The expression cassette containing the YB-1 promoter and the therapeutic gene is then cloned into a so-called transfer plasmid (TP). This plasmid contains part of the adenoviral genome. The RES of the MCS, which surround the EK and which are also present in the transfer plasmid, are used for this step. The TP is then transformed together with the "helper plasmid" (HP) into bacteria (BJ cells). The helper plasmid has the entire adenoviral genome except for the E1 and E3 region, the E1 deletion making the virus replication-deficient. Since the adenoviral genome sections that surround the EK in the TP have homology with certain sections of the genome of the HP, a recombinant adenoviral plasmid that contains the expression cassette is generated by homologous recombination in the BJ cells (see FIG. 3). Through gene transfer techniques such as B. calcium phosphate precipitation or liposomes, this recombinant adenoviral plasmid is then introduced into a production cell line (293; human, embryonic kidney cell line) to lead to the production of replication-deficient viruses. These contain the therapeutic gene under the control of the tumor-specific YB-1 promoter. Afterwards, tumors of chemoresistant cell lines (e.g. epithelial origin) are established in different mouse strains (SCID and nude mice), which are then infected with the recombinant virus. The measurement of transgene expression by e.g. B. ELISA and immunohistochemical techniques and its effect on the tumor are then analyzed for a possible therapeutic approach.

Claims (15)

1. Gene transfer vector consisting of

• the YB-1 promoter, its mutants or deletion variants,
• - a transgene or the cDNA of a transgene
• - Two multicloning sites (MCS) suitable for cutting out the transgene for restriction enzymes which surround the transgene.
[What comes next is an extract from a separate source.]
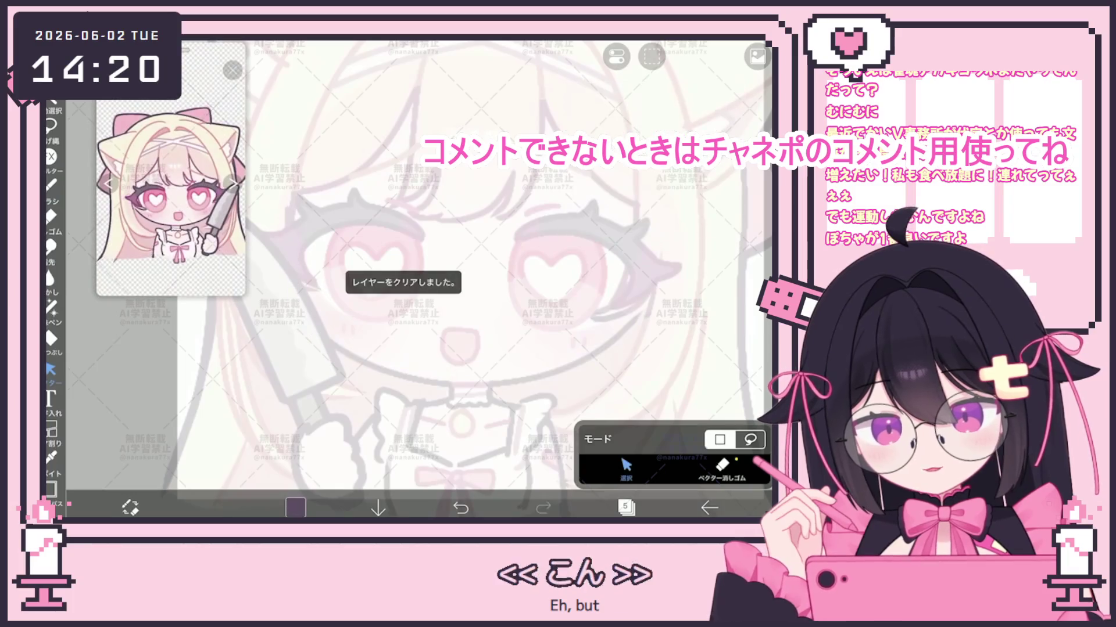
key(b)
2. Gene transfer vector according to claim 1, characterized in that the transgene is a therapeutic gene. 3. gene transfer vector according to claim 1, characterized in that the transgene is a reporter gene. 4. gene transfer vector according to claim 1 and 2, characterized in that the therapeutic gene is a cell cycle regulating or a proapoptotic gene. 5. gene transfer vector according to claim 1, 2 and 4, characterized in that as therapeutic gene p16, p21. p53 or Bax is used. 6. gene transfer vector according to claims 1-5, characterized in that in addition a regulating element is introduced into the vector. 7. gene transfer vector according to claim 1-6, characterized in that the Multicloning sites (MCS) for restriction enzymes at least 3 Restriction enzyme interfaces (RES) included. 8. gene transfer vector according to claim 1-7, characterized in that the Multicloning sites (MCS) for restriction enzymes 5-10 Restriction enzyme interfaces (RES) included. 9. gene transfer vector according to claim 1-8, characterized in that the Multicloning sites (MCS) for restriction enzymes none Restriction enzyme interfaces (RES) contained within the sequences of the YB-1 promoters occur. 10. Gene transfer vector according to claims 1-9, characterized in that the Multicloning sites (MCS) for restriction enzymes sticky-RES and blunt-RES contain. 11. Use of the vector according to claims 1-10 for the treatment of tumors.   12. Use of the vector according to claims 1-10 for the treatment of chemoresistant tumors. 13. Use of the vector according to claims 1-10 for the treatment of chemosensitive tumors. 14. Use of the vector according to claims 1-10 for the treatment of breast cancer. 15. Use of the vector according to claims 1-10 for microlocalization of Tumors.